Pour Xavier Niel, “plein de choses ne vont pas en France” mais le “bashing” est “excessif”
 
Dans un entretien exclusif dans le journal Les Echos, Xavier Niel, fondateur de Free, de 42, propriétaire de la Halle Freyssinet, Business Angel et investisseur dans plus de 1000 entreprises, revient sur l’image qu’il a de la France.
 
Ayant fait le buzz en affirmant que "la France est un paradis fiscal" pour les entrepreneurs, le fondateur de Free maintient ses propos.
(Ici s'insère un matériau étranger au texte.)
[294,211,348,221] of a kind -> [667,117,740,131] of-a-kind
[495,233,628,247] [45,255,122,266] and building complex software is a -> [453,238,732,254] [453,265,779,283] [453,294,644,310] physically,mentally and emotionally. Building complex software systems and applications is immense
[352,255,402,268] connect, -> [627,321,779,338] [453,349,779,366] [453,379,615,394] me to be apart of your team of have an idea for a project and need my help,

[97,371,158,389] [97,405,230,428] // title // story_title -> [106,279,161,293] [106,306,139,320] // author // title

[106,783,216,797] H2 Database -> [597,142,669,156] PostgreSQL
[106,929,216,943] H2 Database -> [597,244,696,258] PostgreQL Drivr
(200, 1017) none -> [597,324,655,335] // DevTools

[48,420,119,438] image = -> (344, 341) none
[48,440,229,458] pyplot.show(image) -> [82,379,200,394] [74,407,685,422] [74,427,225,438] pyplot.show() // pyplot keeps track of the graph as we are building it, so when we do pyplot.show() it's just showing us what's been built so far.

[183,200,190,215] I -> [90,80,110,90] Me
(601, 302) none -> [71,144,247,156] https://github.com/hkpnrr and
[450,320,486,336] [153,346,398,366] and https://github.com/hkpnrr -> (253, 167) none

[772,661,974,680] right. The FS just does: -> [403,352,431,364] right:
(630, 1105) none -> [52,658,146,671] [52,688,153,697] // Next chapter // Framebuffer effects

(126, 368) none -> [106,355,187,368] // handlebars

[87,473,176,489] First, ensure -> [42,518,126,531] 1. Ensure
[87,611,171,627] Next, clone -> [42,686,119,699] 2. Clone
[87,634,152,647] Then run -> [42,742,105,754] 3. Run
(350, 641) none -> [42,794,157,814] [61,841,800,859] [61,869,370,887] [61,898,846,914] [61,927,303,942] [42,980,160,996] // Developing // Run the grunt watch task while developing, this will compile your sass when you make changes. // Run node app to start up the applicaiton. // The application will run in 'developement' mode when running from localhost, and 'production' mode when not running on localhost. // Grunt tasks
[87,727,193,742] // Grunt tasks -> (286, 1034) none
Il veut en finir avec le "bashing" de la France. Il "aime son pays parfois au delà même du raisonnable" bien que n’étant pas à l’aise avec le mot "patriotisme".
 
Pour lui le "bashing envers nos hommes politiques, notre fiscalité et nos lois" est "souvent excessif" . Il se défend en revanche de tenir un discours "politique."
 
Il concède néanmoins qu’il "y a plein de choses qui ne vont pas en France" notamment un manque de "simplification" et un besoin de "rendre plus lisible tout ce qui concerne l’entreprise." 
 
Concernant T-Mobile US et l’échec des négociations, Xavier Niel, trouve certains côtés positifs :
 
"L’opération n’a pas pu aboutir mais les Américains nous ont dit bienvenue ! je ne suis pas sûr que dans l’autre sens l’accueil aurait été aussi bon."
 
S’il n’aime pas le mot "patriote", beaucoup estiment qu’il fait preuve de patriotisme économique, en étant investisseur dans près de 1000 entreprises en France comme à l’étranger. Investissant dans plus de 100 sociétés par an, Xavier Niel ne cherche pas forcément à faire immédiatement des bénéfices avec les jeunes pousses qu’il accompagne même s’il concède que parfois, le retour sur investissement est très lucratif : 
 
"Une grosse sortie ça paie les 1000 investissements ! Au passage notez que l’on investit depuis la France où je paie mes impôts."